An exclusive excerpt from Douglas Coupland’s biography of Marshall McLuhan
“I knew going into it that this wasn’t going to be a straight biography,” says Douglas Coupland about his new study of Marshall McLuhan. What the Vancouver-based author has concocted instead is a historical mosaic that borrows heavily from McLuhan’s inimitable riffing style—that is, to dance non-linearly around ideas as a means of forming a distinct theory. Coupland also adds a healthy dose of his own literary signature to the mix—asides, like copies of online user-reviews of McLuhan’s works that appear in between chapters, seem at first glance peripheral to the subject at hand but later turn out to speak a distinct truth about it.
To be sure, this is still a biographical work. It’s just that, for Coupland, the things people already know about McLuhan—his famous phrases “global village” and “the medium is the message,” plus his cameo in Annie Hall—aren’t as interesting as, say, the great thinker’s biological and genetic makeup. And so, instead of analyzing McLuhan’s 1962 masterwork The Gutenberg Galaxy, Coupland investigates the brain that composed it.
Marshall McLuhan’s brain was fuelled by fresh blood from the heart through not one but two arteries at the base of his skull, a trait in the mammalian world found mostly in cats and rarely in human beings. As well, people in Marshall’s family tended to die of strokes. Marshall himself had countless small strokes during his lifetime—sometimes in front of a classroom of students, where he’d suddenly gap out for a few minutes and then return to the world.
Why mention this medical information? To establish that Marshall was not merely different but very different, and it wasn’t simply in the way he thought; rather, it was because of the biological mechanisms that made and allowed him to think what he thought.
Marshall exhibited throughout his life a certain sense of obliviousness about the physical world—he was the epitome of the absent-minded professor. He couldn’t drive a car. He tuned in and out of conversations with friends and strangers, and during classes he would ramble, seemingly unaware of those around him, clicking in and out of reality. Many people, when describing their encounters with him, say that with Marshall you had a few seconds to say your hellos or make your point, and after that he was back on Planet Marshall. And this is not to confuse obliviousness with cluelessness. Marshall had created a rich inner life. Why leave it if he didn’t have to?
Perhaps this disassociation, along with others of Marshall’s traits, should be placed on an autistic spectrum. For example, there was Marshall’s hypersensitivity to noise and sounds—loud and/or sudden and/or unwanted. The man disliked disruption of daily patterns. He disliked being touched or jostled. He loved ritual. He punned (punning is a form of disinhibition related to neural wiring in the brain’s limbic system). Marshall was also obsessed with words and memorization, and he was, it has been said, oblivious—not cripplingly so, but it did alter his ability to communicate in person in a way that, if nothing else, probably didn’t help him. Older people interpreted his obliviousness as arrogance; young people interpreted it as cool.

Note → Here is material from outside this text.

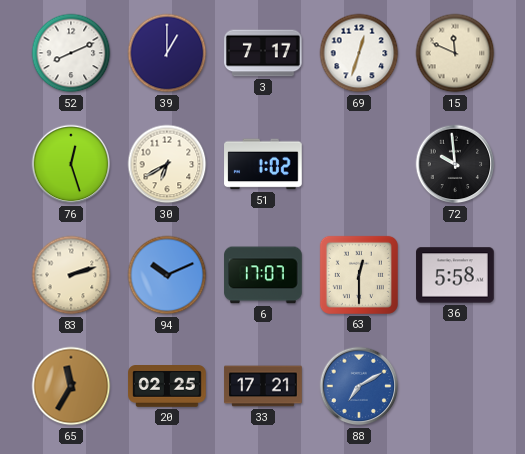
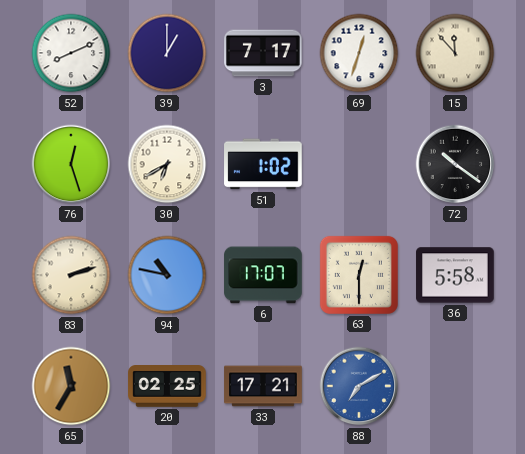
15: 11:49 -> 11:53
72: 9:59 -> 10:21
94: 10:11 -> 10:47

This is not to say that Marshall was autistic, or even a high-functioning Asperger syndrome autistic. But if he had any specific psychopathology, that would be the direction in which to look. He wasn’t depressive. He wasn’t schizophrenic. He wasn’t addicted to alcohol or anything else. He was, to an admirable degree, a happy man with a great family and career. But he did tend to be curiously and creatively oblivious. As his biographer Philip Marchand says, if he had a weakness, it was his inability to listen to speakers less forceful than he was. His forte, on the other hand, was talking tirelessly not only in brilliantly articulate sentences but whole paragraphs—a form of communication he much preferred to writing.
As Marshall aged, his eccentricities became more common and more pronounced. He had a massive collection of jokes and cartoons and loved sharing them with almost anyone in almost any situation—the sorts of corny things your parents email you that have a half-dozen FWD tags in the header. Marshall began his classes and his paid speeches with jokes and bad puns, partly because punning is a pathology and partly because starting an event this way unsettled the audience. Who is this guy? Is he for real? Is he on drugs? Oh, good God, these are the worst jokes I’ve ever heard. That pun was atrocious. This guy is nuts. And then he’d hit them with a wall of ideas, forcing them to challenge their basic assumptions, often alienating them, frequently disturbing them, and always leaving in his wake lots to talk about at the dinner table.